Cream of vegetable soup

I created this soup in Greenland, where I used dried vegetables rather than the fresh shown in the following recipe. It was a lovely soup with dried; it’s wonderful with fresh. Should you be in my predicament, I give the dried vegetable version below. The resulting soup is thick and rich: ideal for a main course in cold weather.

There are more cans included than I would normally use, but the baked beans are an essential ingredient because their tomato sauce gives a flavour that is otherwise hard to obtain, while sweetcorn adds extra flavour and texture. The recipe makes loads – probably enough for four people, but like most soup, it only improves with keeping, and in the conditions in which you’d be eating it, there’d by no problems about its going off.

I've tagged this as gluten free - but some makes of baked beans might have flour in them.  Check the label.

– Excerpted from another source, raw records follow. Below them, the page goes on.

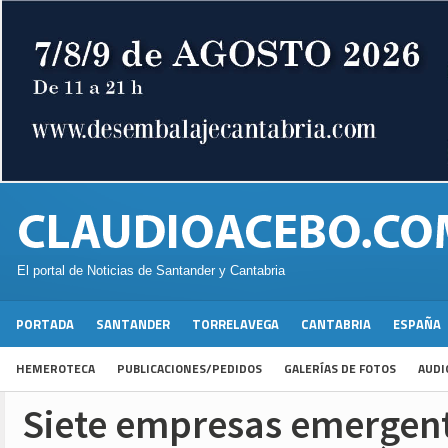
El portal de Noticias de Santander y Cantabria
PORTADA
SANTANDER
TORRELAVEGA
CANTABRIA
ESPAÑA
HEMEROTECA
PUBLICACIONES/PEDIDOS
GALERÍAS DE FOTOS
AUDI
Siete empresas emergen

Use 1/3 seawater to 2/3 fresh, if the sea is clean, and leave out the salt.

Ingredients

1 leek

2 tbsp olive oil
1 onion
1 potato
1 turnip
3 carrots
1/4 cup gram flour
6 cups water OR stock
1 tsp sage
2 tsp parsley
6 juniper berries, crushed
1/2 tsp cracked black peppercorns
2 tsp seasoned salt
200 ml/7 oz can sweetcorn
400 g/14 oz can baked beans
170 ml/6 oz can cream
Method:
  • Wash the leek carefully, slitting down the sides of it to ensure that all the grit and soil are removed.
  • Heat the olive oil in a pressure cooker or large saucepan, over a low heat.
  • Dice the leek, onion, potato, turnip and carrots and put them into the pan. Fry gently for five minutes until the vegetables are softened and well coated with oil.
  • Stir in the gram flour, mixing well to remove most of the lumps.
  • Pour in the water, turn up the heat and bring to the boil.
  • Add the sage, parsley, juniper berries and cracked pepper and seasoned salt.
  • If you’re using the pressure cooker, bring to pressure and cook for 8 minutes. Otherwise, turn the heat right down and simmer as gently as you can for 45 minutes.
  • Add the cans of sweetcorn and baked beans and bring back to boiling point. Simmer for a further 5 minutes or so.
  • Gently stir in the cream, mixing thoroughly. Heat until almost boiling and then serve with warm bread.
Variations:
  • For the Greenland version, use 1/4 cup of dried onions and 1 cup of mixed dried vegetables instead of the fresh vegetables. Pour 1/2 cup boiling water over the onions and leave them to soak for 30 minutes before adding them to the soup. Pour 2 cups of boiling water over the other vegetables and leave them for the same time.
  • Extra zing can be added with a tbsp of Worcestershire Sauce, if you use this.
  • If you don’t have any cream, mix ½ cup dried milk with ½ cup lukewarm water and add this to the soup.